[Opening RECORDS SUPPLIED section]

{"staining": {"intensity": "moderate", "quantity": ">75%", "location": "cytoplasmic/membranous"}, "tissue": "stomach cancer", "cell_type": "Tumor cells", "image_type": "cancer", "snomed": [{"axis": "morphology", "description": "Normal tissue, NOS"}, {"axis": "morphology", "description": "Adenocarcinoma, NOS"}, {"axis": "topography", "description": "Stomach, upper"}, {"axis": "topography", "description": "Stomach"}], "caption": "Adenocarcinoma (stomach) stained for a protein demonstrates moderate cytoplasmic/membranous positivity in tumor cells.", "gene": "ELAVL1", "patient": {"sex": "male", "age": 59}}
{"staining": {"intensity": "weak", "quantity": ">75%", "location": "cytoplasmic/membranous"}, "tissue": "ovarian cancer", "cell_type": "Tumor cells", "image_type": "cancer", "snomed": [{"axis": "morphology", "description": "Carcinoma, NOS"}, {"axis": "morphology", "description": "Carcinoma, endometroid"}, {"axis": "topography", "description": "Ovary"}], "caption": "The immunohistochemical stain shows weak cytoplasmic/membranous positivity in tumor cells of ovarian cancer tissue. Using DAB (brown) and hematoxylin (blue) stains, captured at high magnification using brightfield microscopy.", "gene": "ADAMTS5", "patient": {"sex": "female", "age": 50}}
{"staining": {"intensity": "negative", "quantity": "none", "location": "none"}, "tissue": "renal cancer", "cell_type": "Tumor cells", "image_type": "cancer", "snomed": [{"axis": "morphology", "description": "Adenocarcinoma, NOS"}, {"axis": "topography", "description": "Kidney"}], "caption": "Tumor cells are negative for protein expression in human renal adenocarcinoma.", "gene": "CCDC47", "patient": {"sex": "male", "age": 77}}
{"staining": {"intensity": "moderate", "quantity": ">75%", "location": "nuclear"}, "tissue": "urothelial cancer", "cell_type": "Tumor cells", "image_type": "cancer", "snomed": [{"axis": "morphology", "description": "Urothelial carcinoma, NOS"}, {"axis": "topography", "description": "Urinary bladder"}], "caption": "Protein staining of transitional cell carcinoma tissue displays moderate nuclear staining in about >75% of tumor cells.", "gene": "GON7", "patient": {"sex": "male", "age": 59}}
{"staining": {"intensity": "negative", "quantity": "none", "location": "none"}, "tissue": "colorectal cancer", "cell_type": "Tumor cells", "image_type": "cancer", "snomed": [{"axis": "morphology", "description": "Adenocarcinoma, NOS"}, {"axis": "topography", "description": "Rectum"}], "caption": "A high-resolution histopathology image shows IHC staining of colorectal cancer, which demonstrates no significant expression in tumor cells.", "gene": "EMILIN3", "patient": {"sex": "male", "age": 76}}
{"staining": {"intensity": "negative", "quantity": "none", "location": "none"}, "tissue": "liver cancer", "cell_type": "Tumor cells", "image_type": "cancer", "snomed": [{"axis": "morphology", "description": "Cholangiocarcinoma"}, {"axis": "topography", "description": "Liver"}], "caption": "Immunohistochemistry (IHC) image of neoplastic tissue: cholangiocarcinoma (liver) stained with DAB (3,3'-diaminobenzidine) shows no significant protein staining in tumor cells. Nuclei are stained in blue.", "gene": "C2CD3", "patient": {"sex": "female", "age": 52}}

[Closing RECORDS SUPPLIED section]

=== REQUIRED WORK ===
Where a line of the records contains the word "expression", copy that line.

=== EXERCISE SOLUTION ===
{"staining": {"intensity": "negative", "quantity": "none", "location": "none"}, "tissue": "renal cancer", "cell_type": "Tumor cells", "image_type": "cancer", "snomed": [{"axis": "morphology", "description": "Adenocarcinoma, NOS"}, {"axis": "topography", "description": "Kidney"}], "caption": "Tumor cells are negative for protein expression in human renal adenocarcinoma.", "gene": "CCDC47", "patient": {"sex": "male", "age": 77}}
{"staining": {"intensity": "negative", "quantity": "none", "location": "none"}, "tissue": "colorectal cancer", "cell_type": "Tumor cells", "image_type": "cancer", "snomed": [{"axis": "morphology", "description": "Adenocarcinoma, NOS"}, {"axis": "topography", "description": "Rectum"}], "caption": "A high-resolution histopathology image shows IHC staining of colorectal cancer, which demonstrates no significant expression in tumor cells.", "gene": "EMILIN3", "patient": {"sex": "male", "age": 76}}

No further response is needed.